In Focus

Definitive diverticular hemorrhage: Diagnosis and management


Outcomes following endoscopic treatment

Following endoscopic treatment, patients should be monitored for early and late rebleeding. In a pooled analysis of case series composed of 847 patients with TIC bleeding, among the 137 patients in which endoscopic hemostasis was initially achieved, early rebleeding occurred in 8% and late rebleeding occurred in 12% of patients.22 Risk factors for TIC rebleeding within 30 days were residual arterial blood flow following hemostasis and early reinitiation of antiplatelet agents.

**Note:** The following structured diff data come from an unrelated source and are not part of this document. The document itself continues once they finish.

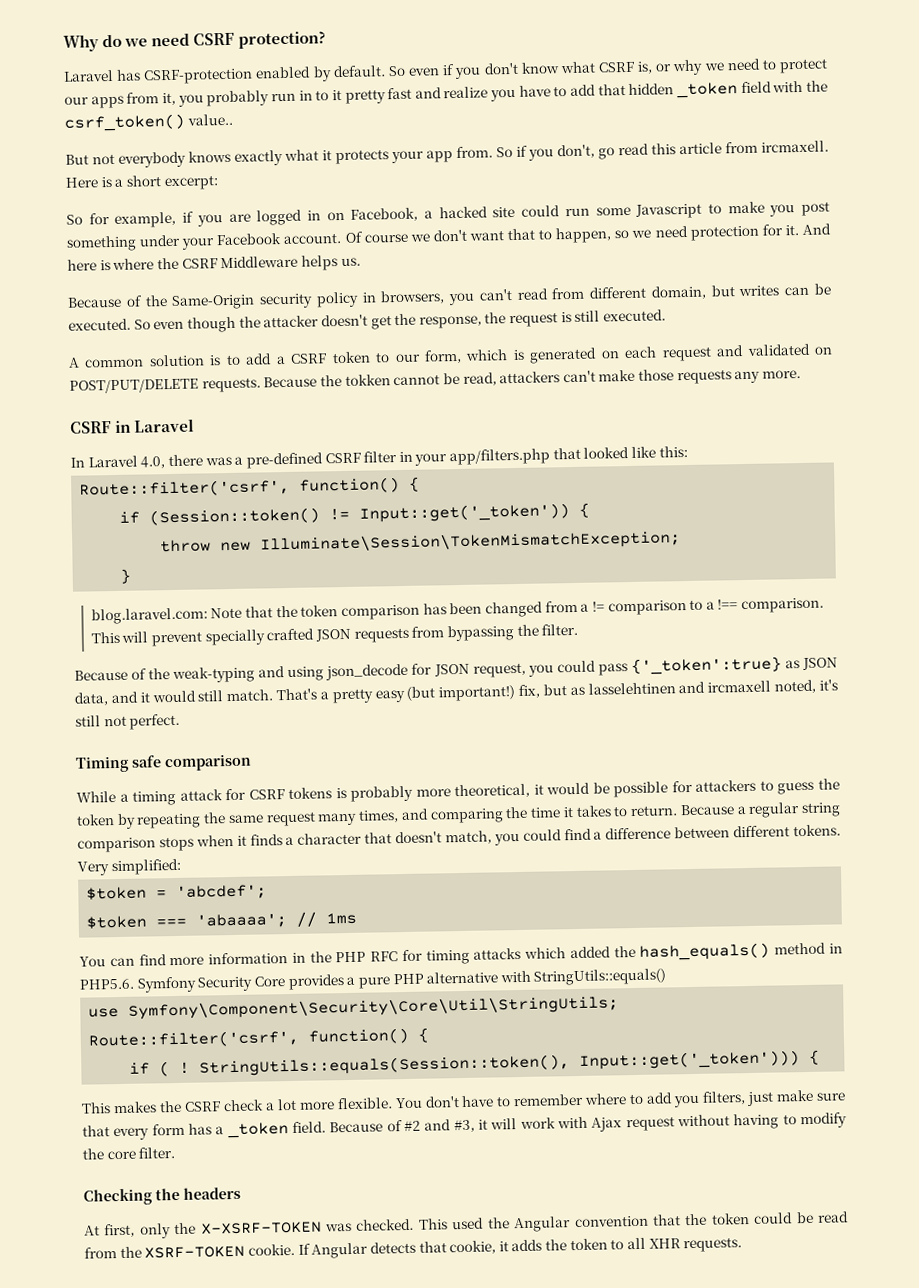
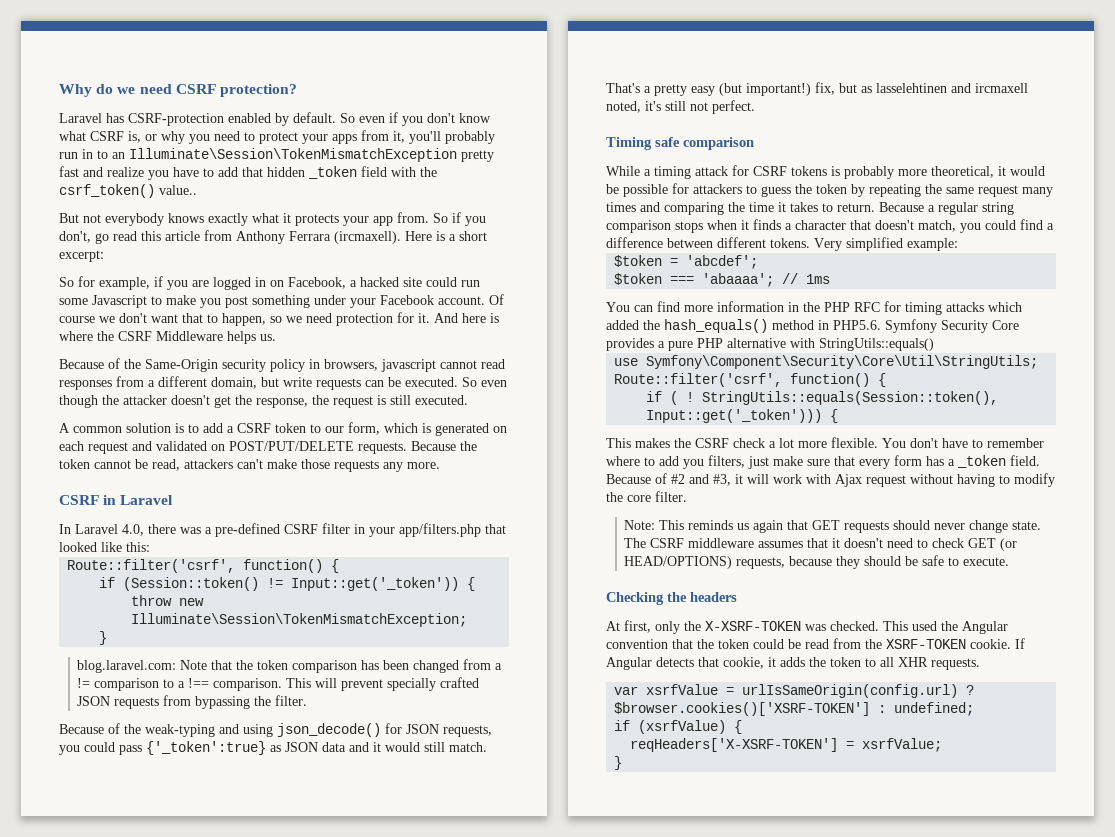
[703,62,725,71] we -> [189,134,210,144] you
[64,96,89,105] our -> [302,134,328,144] your
[177,94,204,107] you -> [409,131,441,144] you'll
[331,89,342,101] it -> [112,148,457,162] an Illuminate\Session\TokenMismatchException
[761,140,829,153] ircmaxell. -> [236,231,401,244] Anthony Ferrara (ircmaxell).
[448,287,585,306] you can't read from -> [381,359,505,372] [59,376,155,390] javascript cannot read responses from a
[738,285,780,297] writes -> [283,377,361,390] write requests
[344,374,391,386] tokken -> [59,459,90,469] token
[325,663,409,681] json_decode -> [277,723,381,737] json_decode()
[472,662,526,678] request, -> [443,725,492,737] requests,
[74,692,109,706] data, -> [322,742,346,752] data
[358,810,400,823] times, -> [606,202,636,212] times
[110,858,181,876] simplified: -> [846,237,958,251] simplified example:
(176, 1153) none -> [624,520,1042,533] [624,538,1018,551] [624,555,1010,569] // Note: This reminds us again that GET requests should never change state. The CSRF middleware assumes that it doesn't need to check GET (or HEAD/OPTIONS) requests, because they should be safe to execute.
(743, 1245) none -> [614,684,975,698] [614,702,975,716] [614,720,743,734] [630,738,943,752] [614,756,623,770] // var xsrfValue = urlIsSameOrigin(config.url) ? $browser.cookies()['XSRF-TOKEN'] : undefined; // if (xsrfValue) { // reqHeaders['X-XSRF-TOKEN'] = xsrfValue; // }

Remote treatment of TIC hemorrhage distant from the SRH is a significant risk factor for early TIC rebleeding.4, 10 For example, using hemoclips to close the mouth of a TIC when active bleeding or an SRH is located in the TIC base often fails because arterial flow remains open in the base and the artery is larger there.4,10 This example highlights the importance of focal obliteration of arterial blood flow underlying SRH in order to achieve definitive hemostasis.4,10

Salvage treatments

For TIC hemorrhage that is not controlled by endoscopic therapy, transcatheter arterial embolization (TAE) is recommended. If bleeding rate is high enough (at least 0.5 milliliters per minute) to be detected by angiography, TAE can serve as an effective method of diagnosis and immediate hemostasis.23 However, the most common major complication of embolization is intestinal ischemia. The incidence of intestinal ischemia has been reported as high as 10%, with highest risk with embolization of at least three vasa recta.24

Surgery is also recommended if TIC hemorrhage cannot be controlled with endoscopic therapy or TAE. Segmental colectomy is recommended if the bleeding site can be localized before surgery with colonoscopy or angiography resulting from significantly lower perioperative morbidity than subtotal colectomy.25 However, subtotal colectomy may be necessary if preoperative localization of bleeding is unsuccessful.

There are very few reports of short- or long-term results that compare endoscopy, TAE, and surgery for management of TIC bleeding. However, a recent retrospective study reported better outcomes with endoscopic treatment of definitive TIC bleeding.26 Patients who underwent endoscopic treatment had fewer RBC transfusions, shorter hospitalizations, and lower rates of postprocedure complications.

Management after cessation of hemorrhage

Medical management is important following an episode of TIC hemorrhage. A mainstay is daily fiber supplementation every morning and stool softener in the evening. Furthermore, patients are advised to drink an extra liter of fluids (not containing alcohol or caffeine) daily. By reducing colon transit time and increasing stool weight, these measures can help control constipation and prevent future complications of TIC disease.27

Patients with recurrent TIC hemorrhage should undergo evaluation for elective surgery, provided they are appropriate surgical candidates. If preoperative localization of bleeding site is successful, segmental colectomy is preferred. Segmental resection is associated with significantly decreased rebleeding rate, with lower rates of morbidity compared with subtotal colectomy.32

Chronic NSAIDs, aspirin, and antiplatelet drugs are risk factors for recurrent TIC hemorrhage, and avoiding these medications is recommended if possible.33,34 Although anticoagulants have shown to be associated with increased risk of all-cause gastrointestinal bleeding, these agents have not been shown to increase risk of recurrent TIC hemorrhage in recent large retrospective studies. Since antiplatelet and anticoagulation agents serve to reduce risk of thromboembolic events, the clinician who recommended these medications should be consulted after a TIC bleed to re-evaluate whether these medications can be discontinued or reduced in dose.